The Narrative Lectionary focuses on the church in Thessalonica, beginning with Acts 17:1-9. According to Acts, there were people in the synagogue that heard what Paul and Silas were saying about Jesus, and began to believe. So did many of the women, and some of the Greeks who were monotheists and were gathering with the Jews in Thessalonica. A riot broke out, and Jason, who was accused of hosting Paul and Silas was arrested along with others, accused of saying there was another king named Jesus, to get them in trouble with the local authorities, but the city officials recognize this was an internal, religious struggle, and after Jason and others post bail, they let them go.
Paul praises the church in Thessalonica in 1 Thessalonians 1:1-10, especially for the witness they have given other churches by their welcome, and Paul in particular mentions that they have turned from idols to worship God, which suggests the church was based more in the Greek population rather than Jews who converted.

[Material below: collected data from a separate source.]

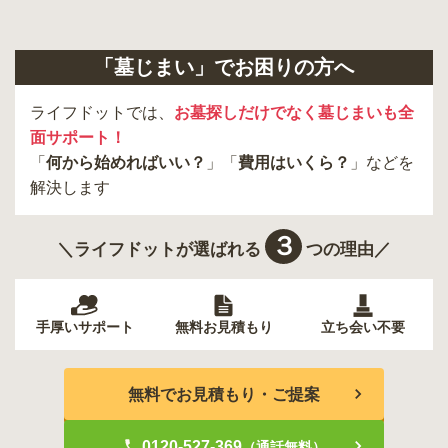
「墓じまい」でお困りの方へ
ライフドットでは、
お墓探しだけでなく墓じまいも全
面サポート！
「
何から始めればいい？
」「
費用はいくら？
」などを
解決します
３
＼ライフドットが選ばれる
つの理由／
手厚いサポート
無料お見積もり
立ち会い不要
無料でお見積もり・ご提案
0120-527-369
（通話無料）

Their faith in God has become known to other churches, and encourages and inspires them.
Jesus warns the disciples in Mark 13:9-11 that they will face persecution and even violence—both in the religious centers as well as the government. Jesus informs them that they are witnessing for him when they do this, and the Holy Spirit will give them the words to say, and that the good news will be proclaimed to all nations.
We hear the voice of Jesus, the call to follow. We hear the voice of Jesus, the call to love our neighbor and to serve those in need around us, especially the oppressed and marginalized. We hear the voice of Jesus that calls us to speak out against violence and hate, racism and fear. We are his sheep, and we know his voice—his voices calls us to love our neighbor as ourselves, and it is not always popular. It sometimes leads us into dangerous situations. It sometimes causes people to hate us. Sometimes we make God into our own image, rather than finding the image of Christ in the faces of one another.
Call to Worship
We hear the voice of God calling,
“Love your neighbor as yourself.”
We feel the Spirit moving among us,
Moving us to acts of compassion and justice.
We know the love of Jesus,
We love because Christ first loved us.
Come, worship God together.
Come, let us serve our God, who calls us by name.
Prayer of Brokenness/Confession
Compassionate God, break us open when we have hardened our hearts. Break us open to reach out to those who are marginalized. Break us open to see injustice around us. Break us open to know our neighbors, those who live on the streets as well as comfortable houses; those who speak a different language as well as the tongue we know; the ones who believe differently as well as the ones who sit next to us as we worship You, our Creator, Redeemer and Sustainer. Amen.
Blessing/Assurance of Pardon
God is doing something new, and it is pushing through and breaking forth. Nothing can stop it, neither drought or flood, spring winds or late winter snow. God is breaking into our lives in a new way. Can you not feel it? Open yourself to what God is doing in our world, and in your life, and know that you are beloved by God. You are forgiven. Listen to God, and follow Jesus in the world. Amen.
*Director of our steps, You have called us forth into this world, called us into the movement for justice, and the dance of life. Help us to follow Your choreography, to know our part by heart, so that we can fully trust in Your work and be free to feel the music You have written, that is playing all around us. Partner with us, so that we know Your presence is beside us, in every moment, in every movement. Guide our lives; direct our steps; lead us in the dance of life. Amen.
*this prayer inspired by my husband’s love of dance.